> [PROBLEM TO WORK ON] Lay out the lines below, from the line containing "family: Colubridae" through the line containing "genus: Trametes", inclusive, as a Markdown table with two columns, Row and Line. Number each row, and omit blank lines.

> [SOURCE MATERIAL]

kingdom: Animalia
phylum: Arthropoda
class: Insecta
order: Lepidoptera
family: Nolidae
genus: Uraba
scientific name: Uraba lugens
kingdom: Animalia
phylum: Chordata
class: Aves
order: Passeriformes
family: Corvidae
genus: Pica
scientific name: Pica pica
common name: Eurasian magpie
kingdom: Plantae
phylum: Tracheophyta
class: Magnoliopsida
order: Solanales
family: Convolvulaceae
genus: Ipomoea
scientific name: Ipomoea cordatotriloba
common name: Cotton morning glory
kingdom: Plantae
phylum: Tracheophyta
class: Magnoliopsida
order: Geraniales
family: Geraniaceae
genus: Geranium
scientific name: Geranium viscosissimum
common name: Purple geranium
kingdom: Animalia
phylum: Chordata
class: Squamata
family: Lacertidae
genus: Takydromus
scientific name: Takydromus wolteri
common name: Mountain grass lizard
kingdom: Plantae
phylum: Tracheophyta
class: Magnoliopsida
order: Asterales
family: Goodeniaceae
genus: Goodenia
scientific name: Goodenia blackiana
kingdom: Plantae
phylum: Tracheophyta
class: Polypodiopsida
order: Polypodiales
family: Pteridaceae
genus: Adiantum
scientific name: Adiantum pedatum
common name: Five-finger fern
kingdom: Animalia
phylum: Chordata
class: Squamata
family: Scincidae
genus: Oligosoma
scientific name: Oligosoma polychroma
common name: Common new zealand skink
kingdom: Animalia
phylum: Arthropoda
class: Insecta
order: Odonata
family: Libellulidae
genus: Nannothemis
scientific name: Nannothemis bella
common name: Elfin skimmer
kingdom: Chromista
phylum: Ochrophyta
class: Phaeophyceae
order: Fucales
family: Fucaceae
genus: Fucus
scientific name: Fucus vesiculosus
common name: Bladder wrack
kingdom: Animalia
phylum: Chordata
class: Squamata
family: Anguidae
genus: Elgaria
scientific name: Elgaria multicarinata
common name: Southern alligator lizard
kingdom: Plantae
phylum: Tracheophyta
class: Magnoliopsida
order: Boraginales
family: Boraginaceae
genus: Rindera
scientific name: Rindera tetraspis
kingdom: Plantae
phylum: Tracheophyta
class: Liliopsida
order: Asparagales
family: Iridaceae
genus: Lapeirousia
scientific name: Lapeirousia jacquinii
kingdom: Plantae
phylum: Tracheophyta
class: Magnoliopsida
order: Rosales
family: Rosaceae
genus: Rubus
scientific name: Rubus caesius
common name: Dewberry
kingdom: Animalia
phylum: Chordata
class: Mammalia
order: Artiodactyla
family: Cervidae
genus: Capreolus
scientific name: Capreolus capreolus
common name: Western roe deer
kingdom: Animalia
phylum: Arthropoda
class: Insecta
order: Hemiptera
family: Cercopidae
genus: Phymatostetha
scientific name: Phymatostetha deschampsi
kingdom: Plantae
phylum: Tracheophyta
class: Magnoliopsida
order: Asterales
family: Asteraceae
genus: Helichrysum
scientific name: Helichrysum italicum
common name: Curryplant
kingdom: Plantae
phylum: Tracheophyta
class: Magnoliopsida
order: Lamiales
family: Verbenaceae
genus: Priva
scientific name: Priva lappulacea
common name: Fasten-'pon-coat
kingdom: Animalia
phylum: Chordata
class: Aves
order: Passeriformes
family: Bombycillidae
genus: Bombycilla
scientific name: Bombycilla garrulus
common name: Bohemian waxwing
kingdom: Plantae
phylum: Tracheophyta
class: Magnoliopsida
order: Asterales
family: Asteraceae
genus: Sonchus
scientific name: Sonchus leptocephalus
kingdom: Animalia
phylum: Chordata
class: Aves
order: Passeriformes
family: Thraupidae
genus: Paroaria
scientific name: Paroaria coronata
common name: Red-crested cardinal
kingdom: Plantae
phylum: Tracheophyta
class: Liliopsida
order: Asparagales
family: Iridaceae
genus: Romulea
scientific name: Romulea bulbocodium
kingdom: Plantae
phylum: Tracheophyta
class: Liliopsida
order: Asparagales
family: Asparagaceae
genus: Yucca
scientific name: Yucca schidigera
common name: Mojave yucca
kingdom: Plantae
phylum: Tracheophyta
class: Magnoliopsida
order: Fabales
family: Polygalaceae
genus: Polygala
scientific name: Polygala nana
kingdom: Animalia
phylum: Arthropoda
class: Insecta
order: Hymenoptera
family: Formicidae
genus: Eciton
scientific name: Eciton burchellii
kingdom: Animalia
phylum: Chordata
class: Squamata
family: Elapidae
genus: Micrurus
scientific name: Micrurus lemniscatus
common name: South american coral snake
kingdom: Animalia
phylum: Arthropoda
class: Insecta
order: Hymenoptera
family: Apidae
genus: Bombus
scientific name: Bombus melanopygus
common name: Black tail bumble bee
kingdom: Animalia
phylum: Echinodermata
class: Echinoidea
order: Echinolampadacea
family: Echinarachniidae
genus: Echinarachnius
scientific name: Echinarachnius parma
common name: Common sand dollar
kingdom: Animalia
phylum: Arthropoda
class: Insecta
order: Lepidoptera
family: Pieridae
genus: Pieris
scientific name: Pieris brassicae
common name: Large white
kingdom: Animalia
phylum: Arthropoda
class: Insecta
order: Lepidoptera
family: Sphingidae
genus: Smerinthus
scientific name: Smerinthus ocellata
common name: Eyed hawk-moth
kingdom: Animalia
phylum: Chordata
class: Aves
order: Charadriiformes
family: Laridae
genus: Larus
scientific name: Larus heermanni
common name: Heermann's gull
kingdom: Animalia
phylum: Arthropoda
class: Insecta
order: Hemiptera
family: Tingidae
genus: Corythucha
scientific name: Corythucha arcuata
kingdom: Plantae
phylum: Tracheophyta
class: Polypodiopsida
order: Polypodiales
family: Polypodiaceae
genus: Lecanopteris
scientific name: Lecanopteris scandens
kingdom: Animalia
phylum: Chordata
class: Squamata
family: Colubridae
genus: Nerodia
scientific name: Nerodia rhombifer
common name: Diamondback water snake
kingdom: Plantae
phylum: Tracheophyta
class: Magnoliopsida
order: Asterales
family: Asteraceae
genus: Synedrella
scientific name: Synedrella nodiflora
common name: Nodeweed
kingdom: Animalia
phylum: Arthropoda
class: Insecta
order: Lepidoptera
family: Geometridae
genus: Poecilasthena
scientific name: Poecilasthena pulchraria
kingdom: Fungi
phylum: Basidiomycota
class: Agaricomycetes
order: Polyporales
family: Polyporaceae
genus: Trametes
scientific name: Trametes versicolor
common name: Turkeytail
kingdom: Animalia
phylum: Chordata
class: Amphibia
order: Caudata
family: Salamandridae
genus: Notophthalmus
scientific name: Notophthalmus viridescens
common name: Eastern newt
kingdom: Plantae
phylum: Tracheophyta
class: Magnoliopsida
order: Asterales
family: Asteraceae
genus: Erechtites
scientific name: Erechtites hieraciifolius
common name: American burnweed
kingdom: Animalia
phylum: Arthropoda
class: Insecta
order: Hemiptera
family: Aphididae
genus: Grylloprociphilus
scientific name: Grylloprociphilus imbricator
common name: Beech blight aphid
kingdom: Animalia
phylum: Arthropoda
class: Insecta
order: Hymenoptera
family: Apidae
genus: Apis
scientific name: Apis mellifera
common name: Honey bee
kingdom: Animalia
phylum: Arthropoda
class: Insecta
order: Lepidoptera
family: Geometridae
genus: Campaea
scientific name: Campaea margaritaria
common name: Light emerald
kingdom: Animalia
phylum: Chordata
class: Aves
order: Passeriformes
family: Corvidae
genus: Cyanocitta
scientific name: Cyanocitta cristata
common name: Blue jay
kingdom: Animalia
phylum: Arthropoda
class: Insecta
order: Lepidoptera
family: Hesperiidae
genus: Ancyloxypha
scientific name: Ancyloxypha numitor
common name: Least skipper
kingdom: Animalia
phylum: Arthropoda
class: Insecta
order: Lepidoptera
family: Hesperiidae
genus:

> [CORRECT RESPONSE]
| Row | Line |
|---|---|
| 1 | family: Colubridae |
| 2 | genus: Nerodia |
| 3 | scientific name: Nerodia rhombifer |
| 4 | common name: Diamondback water snake |
| 5 | kingdom: Plantae |
| 6 | phylum: Tracheophyta |
| 7 | class: Magnoliopsida |
| 8 | order: Asterales |
| 9 | family: Asteraceae |
| 10 | genus: Synedrella |
| 11 | scientific name: Synedrella nodiflora |
| 12 | common name: Nodeweed |
| 13 | kingdom: Animalia |
| 14 | phylum: Arthropoda |
| 15 | class: Insecta |
| 16 | order: Lepidoptera |
| 17 | family: Geometridae |
| 18 | genus: Poecilasthena |
| 19 | scientific name: Poecilasthena pulchraria |
| 20 | kingdom: Fungi |
| 21 | phylum: Basidiomycota |
| 22 | class: Agaricomycetes |
| 23 | order: Polyporales |
| 24 | family: Polyporaceae |
| 25 | genus: Trametes |